Instructions to follow -
Could the data underneath be repeated exactly, in full?

Input for this task -
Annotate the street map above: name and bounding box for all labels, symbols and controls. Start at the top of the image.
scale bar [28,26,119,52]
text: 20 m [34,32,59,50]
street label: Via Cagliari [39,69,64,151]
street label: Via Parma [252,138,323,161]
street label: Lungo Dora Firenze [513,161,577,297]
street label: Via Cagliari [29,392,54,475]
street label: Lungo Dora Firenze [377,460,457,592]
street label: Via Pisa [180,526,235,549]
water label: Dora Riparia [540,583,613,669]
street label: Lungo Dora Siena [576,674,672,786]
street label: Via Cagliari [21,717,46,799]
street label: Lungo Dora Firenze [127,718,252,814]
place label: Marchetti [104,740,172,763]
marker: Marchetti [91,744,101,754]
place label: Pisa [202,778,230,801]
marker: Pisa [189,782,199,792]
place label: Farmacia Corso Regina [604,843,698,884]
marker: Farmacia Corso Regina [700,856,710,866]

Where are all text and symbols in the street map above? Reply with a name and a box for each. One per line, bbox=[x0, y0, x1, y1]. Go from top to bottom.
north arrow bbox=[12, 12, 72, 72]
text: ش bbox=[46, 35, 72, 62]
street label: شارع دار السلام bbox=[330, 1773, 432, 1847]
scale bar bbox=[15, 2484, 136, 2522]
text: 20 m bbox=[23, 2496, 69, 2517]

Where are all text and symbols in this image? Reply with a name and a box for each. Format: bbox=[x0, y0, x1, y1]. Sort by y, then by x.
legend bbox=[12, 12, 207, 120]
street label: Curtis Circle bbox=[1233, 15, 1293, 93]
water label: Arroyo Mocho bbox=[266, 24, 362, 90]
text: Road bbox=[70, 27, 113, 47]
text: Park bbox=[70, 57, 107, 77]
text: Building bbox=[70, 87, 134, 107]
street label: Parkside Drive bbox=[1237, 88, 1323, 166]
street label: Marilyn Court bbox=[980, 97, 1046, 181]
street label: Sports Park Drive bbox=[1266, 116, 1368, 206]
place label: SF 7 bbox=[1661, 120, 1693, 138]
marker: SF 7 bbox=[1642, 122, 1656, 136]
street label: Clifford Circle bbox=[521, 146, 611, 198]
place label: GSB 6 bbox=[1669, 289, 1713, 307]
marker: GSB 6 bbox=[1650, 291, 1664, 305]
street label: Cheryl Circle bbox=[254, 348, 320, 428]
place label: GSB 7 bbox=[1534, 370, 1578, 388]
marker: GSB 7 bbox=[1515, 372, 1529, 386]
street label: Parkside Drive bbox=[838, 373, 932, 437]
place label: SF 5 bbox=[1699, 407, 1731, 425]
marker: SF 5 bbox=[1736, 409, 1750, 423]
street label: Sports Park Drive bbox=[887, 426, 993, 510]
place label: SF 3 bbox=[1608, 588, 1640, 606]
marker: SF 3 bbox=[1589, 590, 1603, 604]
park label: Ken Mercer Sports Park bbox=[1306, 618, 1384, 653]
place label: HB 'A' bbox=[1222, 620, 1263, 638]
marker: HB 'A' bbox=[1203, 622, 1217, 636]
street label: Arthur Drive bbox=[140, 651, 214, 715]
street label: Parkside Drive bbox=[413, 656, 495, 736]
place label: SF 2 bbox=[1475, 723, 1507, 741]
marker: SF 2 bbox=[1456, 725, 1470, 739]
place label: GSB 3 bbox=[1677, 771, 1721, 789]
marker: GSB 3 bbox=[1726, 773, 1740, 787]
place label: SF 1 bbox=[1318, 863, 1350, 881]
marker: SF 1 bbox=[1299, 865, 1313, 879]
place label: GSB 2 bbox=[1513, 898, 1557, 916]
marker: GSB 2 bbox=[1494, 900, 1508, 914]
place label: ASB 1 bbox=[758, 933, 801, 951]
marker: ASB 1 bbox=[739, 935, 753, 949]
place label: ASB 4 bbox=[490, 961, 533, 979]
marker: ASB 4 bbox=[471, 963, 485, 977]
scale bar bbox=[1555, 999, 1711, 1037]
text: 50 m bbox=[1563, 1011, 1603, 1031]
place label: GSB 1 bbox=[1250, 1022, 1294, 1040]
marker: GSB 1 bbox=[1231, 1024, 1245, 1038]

Response to this task -
Annotate the street map above: name and bounding box for all labels, symbols and controls. Start at the top of the image.
scale bar [28,26,119,52]
text: 20 m [34,32,59,50]
street label: Via Cagliari [39,69,64,151]
street label: Via Parma [252,138,323,161]
street label: Lungo Dora Firenze [513,161,577,297]
street label: Via Cagliari [29,392,54,475]
street label: Lungo Dora Firenze [377,460,457,592]
street label: Via Pisa [180,526,235,549]
water label: Dora Riparia [540,583,613,669]
street label: Lungo Dora Siena [576,674,672,786]
street label: Via Cagliari [21,717,46,799]
street label: Lungo Dora Firenze [127,718,252,814]
place label: Marchetti [104,740,172,763]
marker: Marchetti [91,744,101,754]
place label: Pisa [202,778,230,801]
marker: Pisa [189,782,199,792]
place label: Farmacia Corso Regina [604,843,698,884]
marker: Farmacia Corso Regina [700,856,710,866]

Where are all text and symbols in the street map above? Reply with a name and a box for each. One per line, bbox=[x0, y0, x1, y1]. Go from top to bottom.
north arrow bbox=[12, 12, 72, 72]
text: ش bbox=[46, 35, 72, 62]
street label: شارع دار السلام bbox=[330, 1773, 432, 1847]
scale bar bbox=[15, 2484, 136, 2522]
text: 20 m bbox=[23, 2496, 69, 2517]

Where are all text and symbols in this image? Reply with a name and a box for each. Format: bbox=[x0, y0, x1, y1]. Sort by y, then by x.
legend bbox=[12, 12, 207, 120]
street label: Curtis Circle bbox=[1233, 15, 1293, 93]
water label: Arroyo Mocho bbox=[266, 24, 362, 90]
text: Road bbox=[70, 27, 113, 47]
text: Park bbox=[70, 57, 107, 77]
text: Building bbox=[70, 87, 134, 107]
street label: Parkside Drive bbox=[1237, 88, 1323, 166]
street label: Marilyn Court bbox=[980, 97, 1046, 181]
street label: Sports Park Drive bbox=[1266, 116, 1368, 206]
place label: SF 7 bbox=[1661, 120, 1693, 138]
marker: SF 7 bbox=[1642, 122, 1656, 136]
street label: Clifford Circle bbox=[521, 146, 611, 198]
place label: GSB 6 bbox=[1669, 289, 1713, 307]
marker: GSB 6 bbox=[1650, 291, 1664, 305]
street label: Cheryl Circle bbox=[254, 348, 320, 428]
place label: GSB 7 bbox=[1534, 370, 1578, 388]
marker: GSB 7 bbox=[1515, 372, 1529, 386]
street label: Parkside Drive bbox=[838, 373, 932, 437]
place label: SF 5 bbox=[1699, 407, 1731, 425]
marker: SF 5 bbox=[1736, 409, 1750, 423]
street label: Sports Park Drive bbox=[887, 426, 993, 510]
place label: SF 3 bbox=[1608, 588, 1640, 606]
marker: SF 3 bbox=[1589, 590, 1603, 604]
park label: Ken Mercer Sports Park bbox=[1306, 618, 1384, 653]
place label: HB 'A' bbox=[1222, 620, 1263, 638]
marker: HB 'A' bbox=[1203, 622, 1217, 636]
street label: Arthur Drive bbox=[140, 651, 214, 715]
street label: Parkside Drive bbox=[413, 656, 495, 736]
place label: SF 2 bbox=[1475, 723, 1507, 741]
marker: SF 2 bbox=[1456, 725, 1470, 739]
place label: GSB 3 bbox=[1677, 771, 1721, 789]
marker: GSB 3 bbox=[1726, 773, 1740, 787]
place label: SF 1 bbox=[1318, 863, 1350, 881]
marker: SF 1 bbox=[1299, 865, 1313, 879]
place label: GSB 2 bbox=[1513, 898, 1557, 916]
marker: GSB 2 bbox=[1494, 900, 1508, 914]
place label: ASB 1 bbox=[758, 933, 801, 951]
marker: ASB 1 bbox=[739, 935, 753, 949]
place label: ASB 4 bbox=[490, 961, 533, 979]
marker: ASB 4 bbox=[471, 963, 485, 977]
scale bar bbox=[1555, 999, 1711, 1037]
text: 50 m bbox=[1563, 1011, 1603, 1031]
place label: GSB 1 bbox=[1250, 1022, 1294, 1040]
marker: GSB 1 bbox=[1231, 1024, 1245, 1038]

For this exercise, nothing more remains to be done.